------ RECORDS TO PROCESS

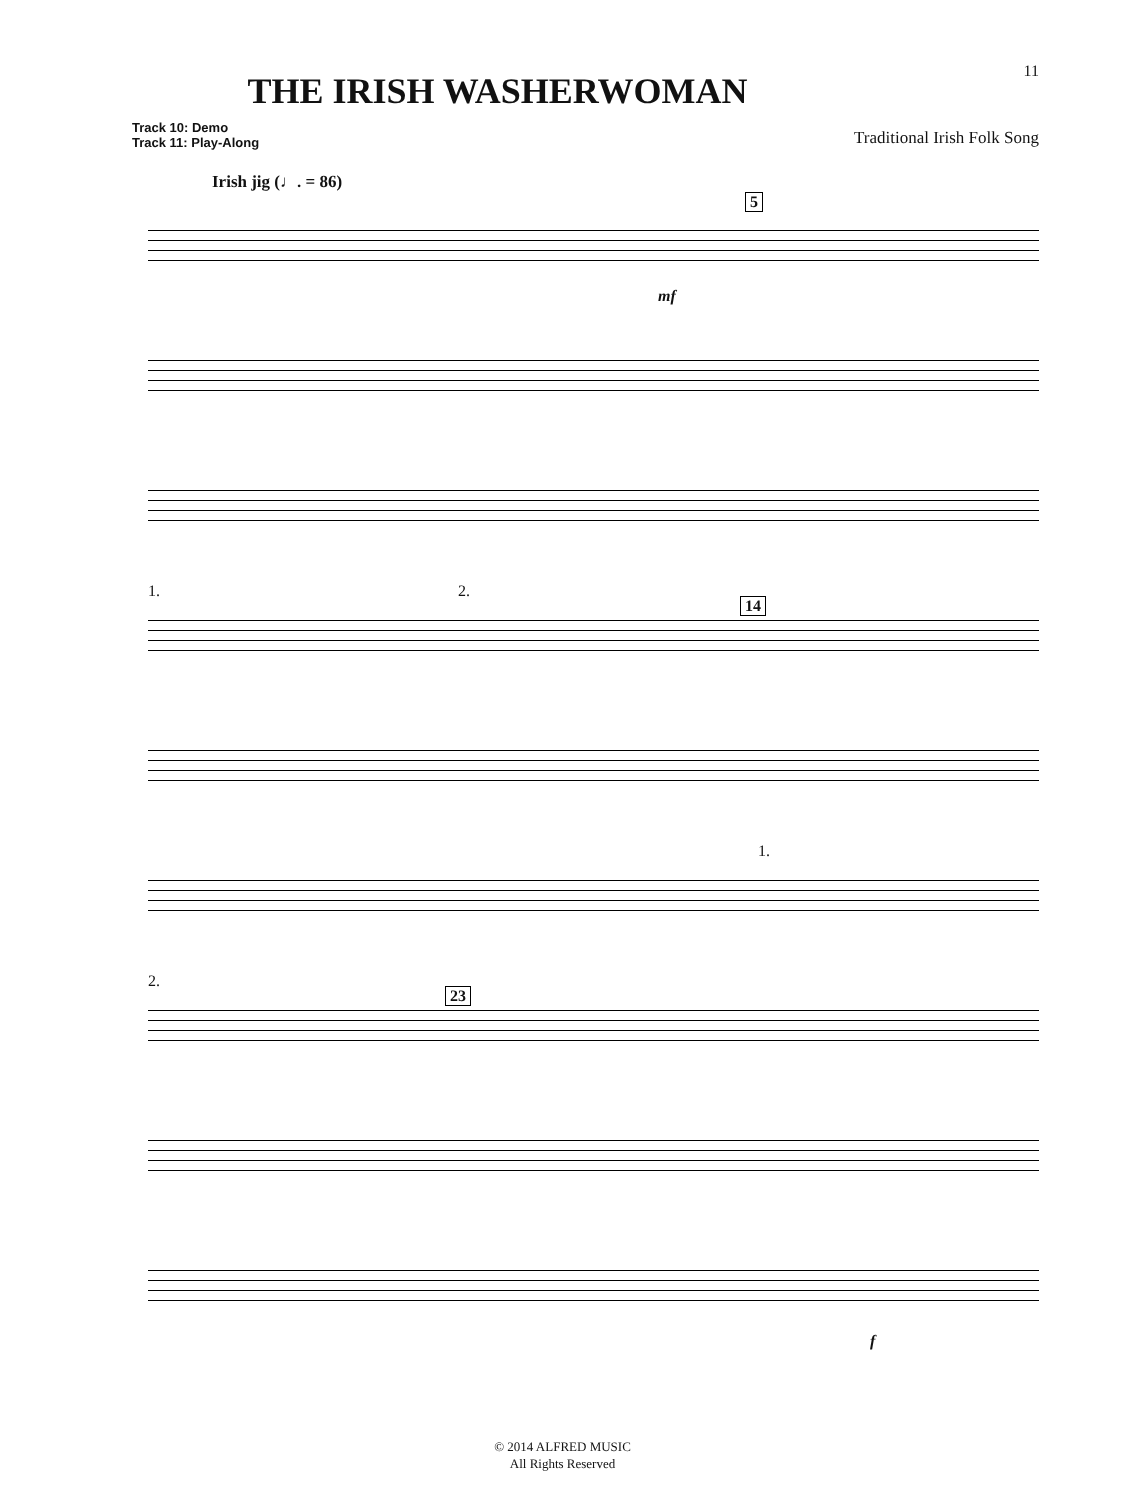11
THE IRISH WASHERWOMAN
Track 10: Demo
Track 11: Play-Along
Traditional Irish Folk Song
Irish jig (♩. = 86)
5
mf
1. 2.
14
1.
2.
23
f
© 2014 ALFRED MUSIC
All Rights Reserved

------------
------ RECORDS TO PROCESS

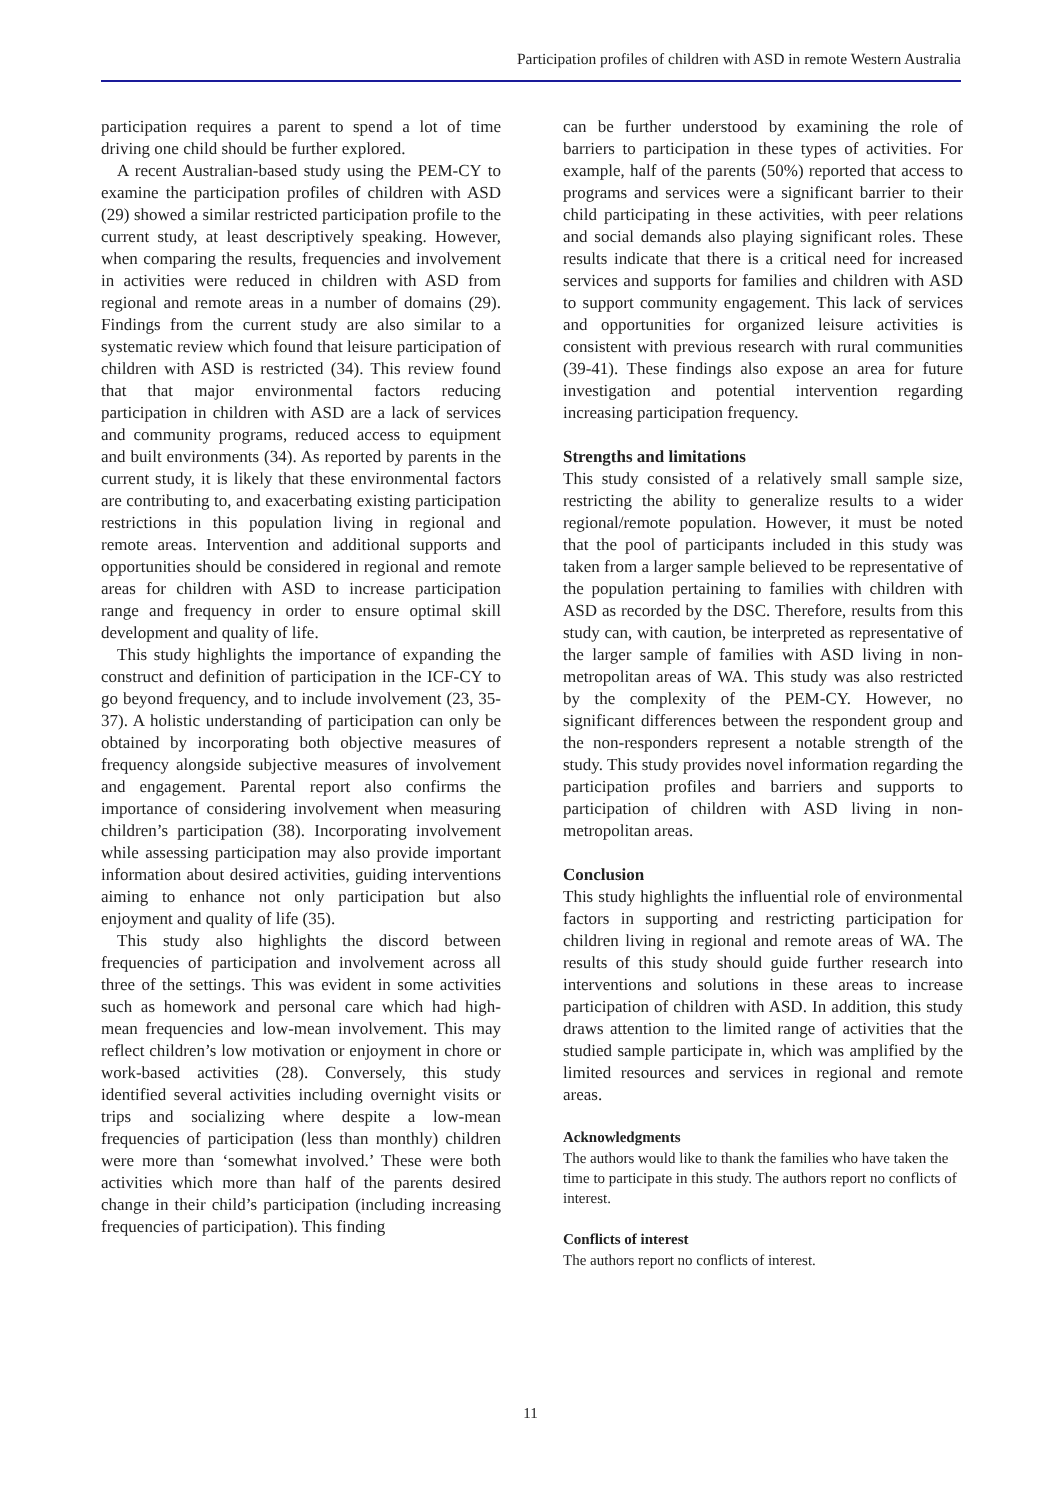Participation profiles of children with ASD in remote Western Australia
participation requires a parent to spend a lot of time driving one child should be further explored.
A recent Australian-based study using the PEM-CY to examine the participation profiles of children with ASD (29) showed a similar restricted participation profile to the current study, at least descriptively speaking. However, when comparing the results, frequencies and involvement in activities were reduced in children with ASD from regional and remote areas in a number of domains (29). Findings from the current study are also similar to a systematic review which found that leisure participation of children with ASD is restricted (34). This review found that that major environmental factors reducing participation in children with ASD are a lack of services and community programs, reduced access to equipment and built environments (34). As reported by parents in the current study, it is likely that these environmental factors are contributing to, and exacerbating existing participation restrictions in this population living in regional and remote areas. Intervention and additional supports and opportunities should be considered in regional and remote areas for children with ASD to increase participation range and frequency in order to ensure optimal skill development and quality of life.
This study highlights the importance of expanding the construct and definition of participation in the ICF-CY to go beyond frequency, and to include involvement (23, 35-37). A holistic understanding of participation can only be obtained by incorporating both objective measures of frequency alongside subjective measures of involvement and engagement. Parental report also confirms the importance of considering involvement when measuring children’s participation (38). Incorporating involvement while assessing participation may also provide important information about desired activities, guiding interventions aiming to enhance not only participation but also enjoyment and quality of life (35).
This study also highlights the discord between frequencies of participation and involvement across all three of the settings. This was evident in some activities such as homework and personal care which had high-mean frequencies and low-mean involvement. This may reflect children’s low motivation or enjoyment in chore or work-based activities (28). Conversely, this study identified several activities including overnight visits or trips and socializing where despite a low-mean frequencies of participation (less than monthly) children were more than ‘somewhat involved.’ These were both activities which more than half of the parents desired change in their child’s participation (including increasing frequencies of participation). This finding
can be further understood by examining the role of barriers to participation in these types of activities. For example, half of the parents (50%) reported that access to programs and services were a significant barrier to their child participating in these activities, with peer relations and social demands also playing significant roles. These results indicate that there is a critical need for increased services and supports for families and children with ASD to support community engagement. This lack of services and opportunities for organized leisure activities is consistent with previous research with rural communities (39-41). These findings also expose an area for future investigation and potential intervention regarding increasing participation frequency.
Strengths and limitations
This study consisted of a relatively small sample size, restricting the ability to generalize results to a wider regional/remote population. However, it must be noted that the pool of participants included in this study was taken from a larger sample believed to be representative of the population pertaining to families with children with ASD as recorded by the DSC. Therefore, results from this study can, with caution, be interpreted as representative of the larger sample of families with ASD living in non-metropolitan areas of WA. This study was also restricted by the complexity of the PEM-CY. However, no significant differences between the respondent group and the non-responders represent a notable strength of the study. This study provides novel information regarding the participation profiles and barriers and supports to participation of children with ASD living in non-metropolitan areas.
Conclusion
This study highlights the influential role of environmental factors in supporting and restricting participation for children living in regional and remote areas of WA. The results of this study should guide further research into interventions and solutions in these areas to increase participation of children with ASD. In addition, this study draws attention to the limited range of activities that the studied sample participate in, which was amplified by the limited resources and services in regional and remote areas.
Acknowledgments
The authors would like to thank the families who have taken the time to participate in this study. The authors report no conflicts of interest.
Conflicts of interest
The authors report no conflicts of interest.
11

------------
------ RECORDS TO PROCESS

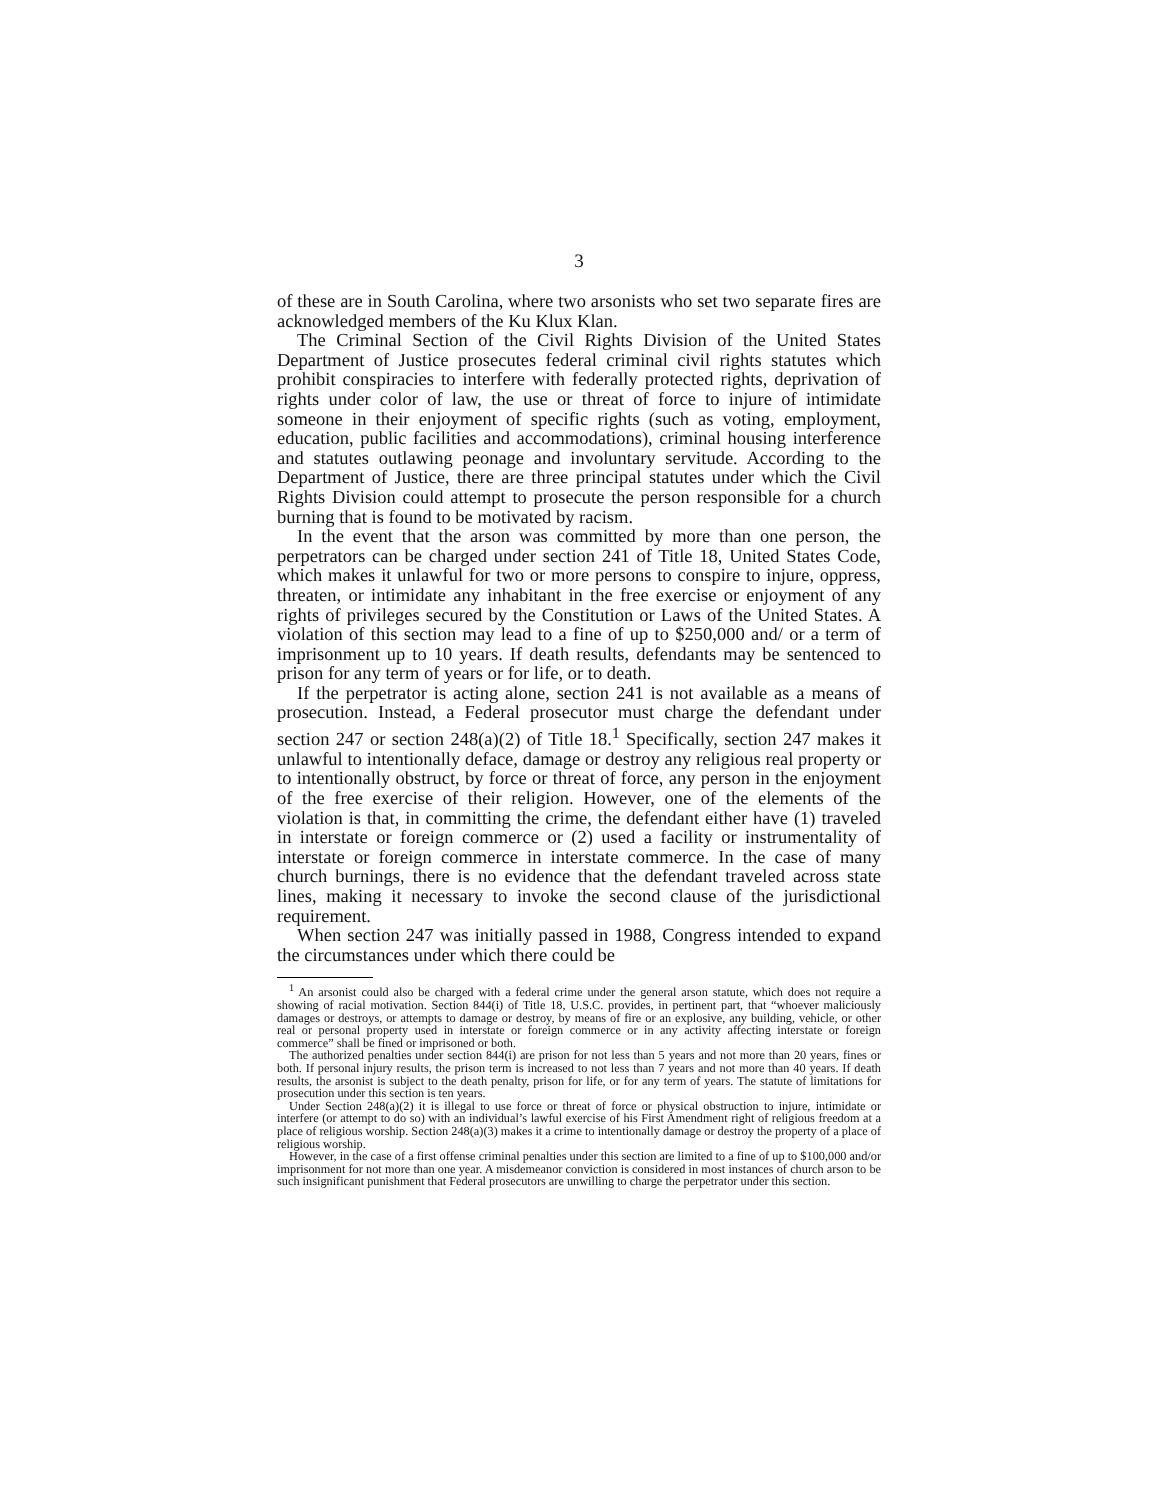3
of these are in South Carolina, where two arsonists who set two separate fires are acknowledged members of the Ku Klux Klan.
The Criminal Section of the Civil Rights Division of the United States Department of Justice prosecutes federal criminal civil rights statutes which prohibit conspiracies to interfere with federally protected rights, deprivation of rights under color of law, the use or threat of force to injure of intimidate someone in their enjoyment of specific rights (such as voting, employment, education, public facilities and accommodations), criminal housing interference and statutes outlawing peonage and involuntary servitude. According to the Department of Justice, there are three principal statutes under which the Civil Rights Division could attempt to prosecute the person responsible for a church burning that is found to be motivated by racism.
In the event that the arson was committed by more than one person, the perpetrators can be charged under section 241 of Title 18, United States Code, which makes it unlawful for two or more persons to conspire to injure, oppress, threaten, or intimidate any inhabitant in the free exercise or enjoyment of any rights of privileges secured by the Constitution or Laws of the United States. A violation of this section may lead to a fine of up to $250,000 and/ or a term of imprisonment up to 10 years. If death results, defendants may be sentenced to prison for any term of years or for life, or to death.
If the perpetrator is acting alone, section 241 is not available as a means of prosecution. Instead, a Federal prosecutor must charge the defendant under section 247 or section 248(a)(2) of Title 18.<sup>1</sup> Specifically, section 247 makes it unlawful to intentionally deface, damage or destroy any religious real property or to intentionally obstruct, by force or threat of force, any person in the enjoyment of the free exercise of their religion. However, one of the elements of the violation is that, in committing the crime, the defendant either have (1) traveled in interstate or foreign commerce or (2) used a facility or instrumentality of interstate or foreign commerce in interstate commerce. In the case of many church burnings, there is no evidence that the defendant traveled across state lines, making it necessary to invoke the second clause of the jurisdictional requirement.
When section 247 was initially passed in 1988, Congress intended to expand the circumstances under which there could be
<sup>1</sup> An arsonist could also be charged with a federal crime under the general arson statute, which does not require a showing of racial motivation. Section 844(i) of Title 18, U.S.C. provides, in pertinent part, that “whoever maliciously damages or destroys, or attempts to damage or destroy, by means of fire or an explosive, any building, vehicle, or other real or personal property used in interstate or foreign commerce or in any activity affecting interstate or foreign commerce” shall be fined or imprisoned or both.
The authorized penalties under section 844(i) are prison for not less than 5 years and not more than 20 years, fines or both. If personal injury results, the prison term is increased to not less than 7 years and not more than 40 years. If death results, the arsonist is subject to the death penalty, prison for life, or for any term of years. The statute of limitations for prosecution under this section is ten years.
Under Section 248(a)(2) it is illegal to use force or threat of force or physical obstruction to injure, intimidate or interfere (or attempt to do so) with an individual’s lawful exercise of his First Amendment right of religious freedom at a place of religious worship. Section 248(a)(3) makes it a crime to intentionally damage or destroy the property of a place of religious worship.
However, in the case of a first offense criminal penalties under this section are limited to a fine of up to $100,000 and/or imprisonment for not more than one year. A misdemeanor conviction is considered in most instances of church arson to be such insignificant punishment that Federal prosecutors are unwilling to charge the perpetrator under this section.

------------

→ **PROBLEM**:
Working from the material above, retype exactly the lines from the one with "Under Section 248(a)(2)" through the one with "However, in the", both included, and only those lines.

→ **FINISHED TASK**:
Under Section 248(a)(2) it is illegal to use force or threat of force or physical obstruction to injure, intimidate or interfere (or attempt to do so) with an individual’s lawful exercise of his First Amendment right of religious freedom at a place of religious worship. Section 248(a)(3) makes it a crime to intentionally damage or destroy the property of a place of religious worship.
However, in the case of a first offense criminal penalties under this section are limited to a fine of up to $100,000 and/or imprisonment for not more than one year. A misdemeanor conviction is considered in most instances of church arson to be such insignificant punishment that Federal prosecutors are unwilling to charge the perpetrator under this section.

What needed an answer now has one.